Gaps this file surfaced — now closed

Dogfooding turned up four constructions the specs did not cover. Each has since been fixed by rule:

  1. The for test — duration vs. thing-awaited. G3 now states it: keep for only before a length of time (for three minutes), drop it otherwise (wait the bus). Wired into both translators.
  2. Reported speech / content clauses. G14: complementizer that is always kept, and the reported clause takes its natural tense (no backshift, per G1).
  3. The of-genitive vs.

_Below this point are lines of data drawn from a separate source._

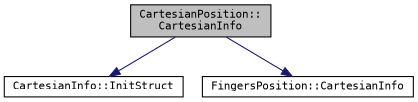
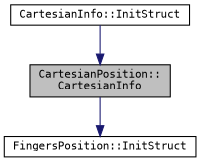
  digraph {
    fontname="DejaVu Sans Mono"
    rankdir=TB
    node [color=black fillcolor=white fontname="DejaVu Sans Mono" fontsize=10 shape=record style=filled]
    edge [color=midnightblue fontname="DejaVu Sans Mono" fontsize=10 labelfontname=Helvetica labelfontsize=10 style=solid]
    n1 [fillcolor=grey75 fontcolor=black height=0.2 label="CartesianPosition::\lCartesianInfo" width=0.4]
    n2 [height=0.2 label="CartesianInfo::InitStruct" width=0.4]
-   n3 [height=0.2 label="FingersPosition::CartesianInfo" width=0.4]
-   n1 -> n2
+   n3 [height=0.2 label="FingersPosition::InitStruct" width=0.4]
+   n2 -> n1
    n1 -> n3
  }
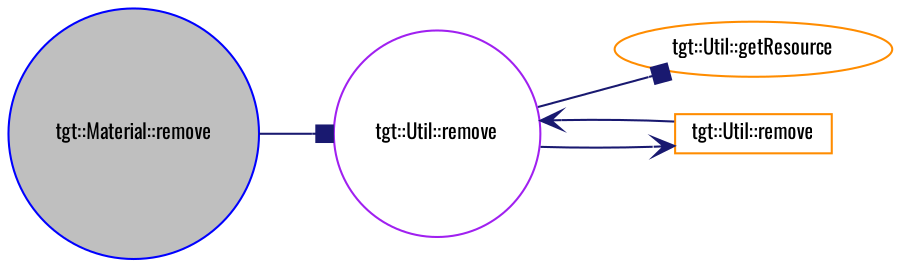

G10 ‘s. G10 now draws the boundary: 's for genuine possession, of for relational and fixed superlative frames (trip of hims life).
  4. Subordinating conjunctions. G15: a closed, one-per-meaning set (if, unless, because, altho, when, while, before, after, until, so that, so), natural tense, fixed comma placement.

Keeping this file honest

samples.md is a regression test, not decoration. Per docs/README, every future spec change must re-run these passages and keep them consistent: if a rule changes, the affected sentences and annotations here change with it, and any newly-uncovered construction is flagged rather than quietly translated.